How does then one stay out of DOJ's crosshair ? There are two clear routes. One - don't work at a company where FDCA violations could conceivably occur or are occurring ! The second is the obvious and achievable - implement stronger compliance programs.(its not that difficult to establish programs and procedures that ensure external communications are not false, misleading or fraudulent)

How could CEOs protect themselves from being hauled into prison in future for a crime they never knew about or intended ? For an act to labelled as crime and the actor as criminal, there needs to be at least two elements:1. A wrongdoing and 2. the intent to commit that wrongdoing. The Food, Drug and Cosmetics Act FDCA is silent on the second element - to be found guilty of a crime, a wrong doing shall suffice - intent not necessary. Awareness that the letter of law lacks the intent element may assist CEOs in instituting necessary governance and potentially prevent or reduce criminal liability.

As long as the FDCA statute does not get amended to accommodate mens rea, the only other hope is to overturn the precedent Parks decision ( if convicted, do appeal to SCOTUS). The Supreme Court reiterated the Responsible Corporate Officer doctrine in U.S. v. Park (1975). The Park Court expressly ruled that a criminal conviction based on strict-liability was not unconstitutional.
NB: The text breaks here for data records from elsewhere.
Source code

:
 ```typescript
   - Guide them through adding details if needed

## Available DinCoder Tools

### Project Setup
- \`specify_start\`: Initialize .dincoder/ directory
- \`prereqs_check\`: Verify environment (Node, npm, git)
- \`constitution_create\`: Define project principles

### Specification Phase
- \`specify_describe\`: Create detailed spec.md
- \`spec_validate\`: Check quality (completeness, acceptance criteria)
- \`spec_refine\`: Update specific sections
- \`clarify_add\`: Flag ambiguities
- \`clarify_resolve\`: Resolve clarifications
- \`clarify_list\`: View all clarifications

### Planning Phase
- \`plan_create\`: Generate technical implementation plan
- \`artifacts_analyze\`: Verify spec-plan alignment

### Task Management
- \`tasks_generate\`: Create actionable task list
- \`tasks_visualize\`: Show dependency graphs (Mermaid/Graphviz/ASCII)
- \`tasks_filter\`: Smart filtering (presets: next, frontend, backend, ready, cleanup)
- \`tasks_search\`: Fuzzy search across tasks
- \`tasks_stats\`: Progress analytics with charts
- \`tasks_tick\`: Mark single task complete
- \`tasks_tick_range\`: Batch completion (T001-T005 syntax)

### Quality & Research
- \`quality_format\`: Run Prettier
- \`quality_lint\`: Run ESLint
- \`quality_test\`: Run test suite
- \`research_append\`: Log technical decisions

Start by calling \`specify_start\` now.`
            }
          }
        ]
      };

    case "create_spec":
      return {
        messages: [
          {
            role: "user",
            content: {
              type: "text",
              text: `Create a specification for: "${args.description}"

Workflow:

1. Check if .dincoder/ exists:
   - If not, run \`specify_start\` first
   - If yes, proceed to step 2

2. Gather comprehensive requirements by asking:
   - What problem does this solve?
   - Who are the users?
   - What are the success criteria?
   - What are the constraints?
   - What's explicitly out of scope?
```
Present day CEOs may wish that bad egg CEO's appeal had gone through. That the Supreme Court denied certiorari to Decoster should send a message to the CEOs - Park Doctrine is the law of the land. The Board and executives must understand that despite explicit mens rea clause in the text - intent is not needed , harm caused sufficient to nail wrongdoer.

Past efforts to reform federal mens rea did not go anywhere. It is unlikely that feds would want to lose their grip on corporate wrongdoing - don't expect federal mens rea reform. Current laws,case laws, precedents and DOJ stance does not favor the "morally innocent". Wrongdoer CEO unlikely to be acquitted even if morally innocent - whether gloves fit or, not fit, CEO will be convicted. 

Reference(s)

[1] Criminal case Number 1:20-CR-24, USA v. Thaxter https://www.dhirubhai.net/posts/activity-6727797670104055808-5cN5

[2]https://en.wikipedia.org/wiki/United_States_v._Park

Disclosure: Author is not affiliated with any party,the government or bad egg. As recent as 2H2020, author did conduct internal audit of FDA regulated firm and is readily familiar with FDCA compliance procedures. This article does not represent any work performed for my past or present employers. Article does not constitute legal,medical or investment advice.